→ WRITTEN TASK
Change every occurrence of "landing page" to "home page" in the data below, leaving everything else unchanged. Give back all of the data's text, without the pictures.

→ RECORDS SHOWN
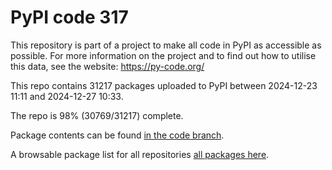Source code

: # PyPI code 317

This repository is part of a project to make all code in PyPI as accessible as possible. For more information 
on the project and to find out how to utilise this data, see the website: https://py-code.org/

This repo contains 31217 packages uploaded to PyPI between 
2024-12-23 11:11 and 2024-12-27 10:33.

The repo is 98% (30769/31217) complete.

Package contents can be found [in the code branch](https://github.com/pypi-data/pypi-mirror-317/tree/code/packages).

A browsable package list for all repositories [all packages here](https://py-code.org/repositories/pypi-mirror-317).


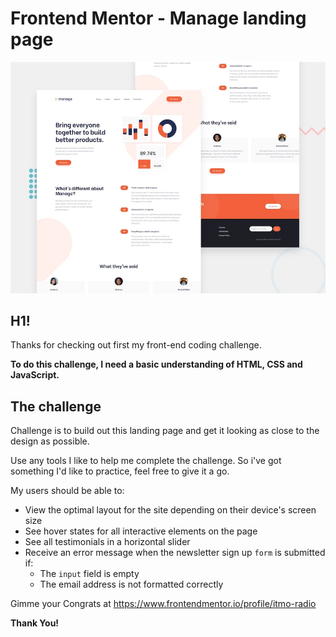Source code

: # Frontend Mentor - Manage landing page

![Design of the Manage landing page coding challenge](./design/desktop-preview.jpg)

## H1!

Thanks for checking out first my front-end coding challenge.

**To do this challenge, I need a basic understanding of HTML, CSS and JavaScript.**

## The challenge

Challenge is to build out this landing page and get it looking as close to the design as possible.

Use any tools I like to help me complete the challenge. So i've got something I'd like to practice, feel free to give it a go.

My users should be able to:

- View the optimal layout for the site depending on their device's screen size
- See hover states for all interactive elements on the page
- See all testimonials in a horizontal slider
- Receive an error message when the newsletter sign up `form` is submitted if:
  - The `input` field is empty
  - The email address is not formatted correctly

Gimme your Congrats at https://www.frontendmentor.io/profile/itmo-radio

**Thank You!**
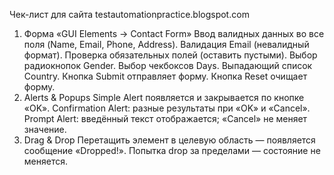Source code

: Чек-лист для сайта testautomationpractice.blogspot.com

1. Форма «GUI Elements → Contact Form»
   Ввод валидных данных во все поля (Name, Email, Phone, Address).
   Валидация Email (невалидный формат).
   Проверка обязательных полей (оставить пустыми).
   Выбор радиокнопок Gender.
   Выбор чекбоксов Days.
   Выпадающий список Country.
   Кнопка Submit отправляет форму.
   Кнопка Reset очищает форму.
2. Alerts & Popups
   Simple Alert появляется и закрывается по кнопке «OK».
   Confirmation Alert: разные результаты при «OK» и «Cancel».
   Prompt Alert: введённый текст отображается; «Cancel» не меняет значение.
3. Drag & Drop
   Перетащить элемент в целевую область — появляется сообщение «Dropped!».
   Попытка drop за пределами — состояние не меняется.



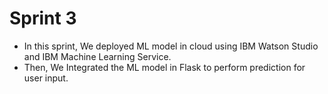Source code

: # Sprint 3
- In this sprint, We deployed ML model in cloud using IBM Watson Studio and IBM Machine Learning Service.
- Then, We Integrated the ML model in Flask to perform prediction for user input.
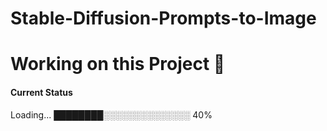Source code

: # Stable-Diffusion-Prompts-to-Image


# Working on this Project 🚧

#### Current Status

Loading...
████████░░░░░░░░░░░░░░ 40%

→ EXPECTED ANSWER
Source code

: # PyPI code 317

This repository is part of a project to make all code in PyPI as accessible as possible. For more information 
on the project and to find out how to utilise this data, see the website: https://py-code.org/

This repo contains 31217 packages uploaded to PyPI between 
2024-12-23 11:11 and 2024-12-27 10:33.

The repo is 98% (30769/31217) complete.

Package contents can be found [in the code branch](https://github.com/pypi-data/pypi-mirror-317/tree/code/packages).

A browsable package list for all repositories [all packages here](https://py-code.org/repositories/pypi-mirror-317).


Source code

: # Frontend Mentor - Manage home page

![Design of the Manage home page coding challenge](./design/desktop-preview.jpg)

## H1!

Thanks for checking out first my front-end coding challenge.

**To do this challenge, I need a basic understanding of HTML, CSS and JavaScript.**

## The challenge

Challenge is to build out this home page and get it looking as close to the design as possible.

Use any tools I like to help me complete the challenge. So i've got something I'd like to practice, feel free to give it a go.

My users should be able to:

- View the optimal layout for the site depending on their device's screen size
- See hover states for all interactive elements on the page
- See all testimonials in a horizontal slider
- Receive an error message when the newsletter sign up `form` is submitted if:
  - The `input` field is empty
  - The email address is not formatted correctly

Gimme your Congrats at https://www.frontendmentor.io/profile/itmo-radio

**Thank You!**
Source code

: Чек-лист для сайта testautomationpractice.blogspot.com

1. Форма «GUI Elements → Contact Form»
   Ввод валидных данных во все поля (Name, Email, Phone, Address).
   Валидация Email (невалидный формат).
   Проверка обязательных полей (оставить пустыми).
   Выбор радиокнопок Gender.
   Выбор чекбоксов Days.
   Выпадающий список Country.
   Кнопка Submit отправляет форму.
   Кнопка Reset очищает форму.
2. Alerts & Popups
   Simple Alert появляется и закрывается по кнопке «OK».
   Confirmation Alert: разные результаты при «OK» и «Cancel».
   Prompt Alert: введённый текст отображается; «Cancel» не меняет значение.
3. Drag & Drop
   Перетащить элемент в целевую область — появляется сообщение «Dropped!».
   Попытка drop за пределами — состояние не меняется.



Source code

: # Sprint 3
- In this sprint, We deployed ML model in cloud using IBM Watson Studio and IBM Machine Learning Service.
- Then, We Integrated the ML model in Flask to perform prediction for user input.
Source code

: # Stable-Diffusion-Prompts-to-Image


# Working on this Project 🚧

#### Current Status

Loading...
████████░░░░░░░░░░░░░░ 40%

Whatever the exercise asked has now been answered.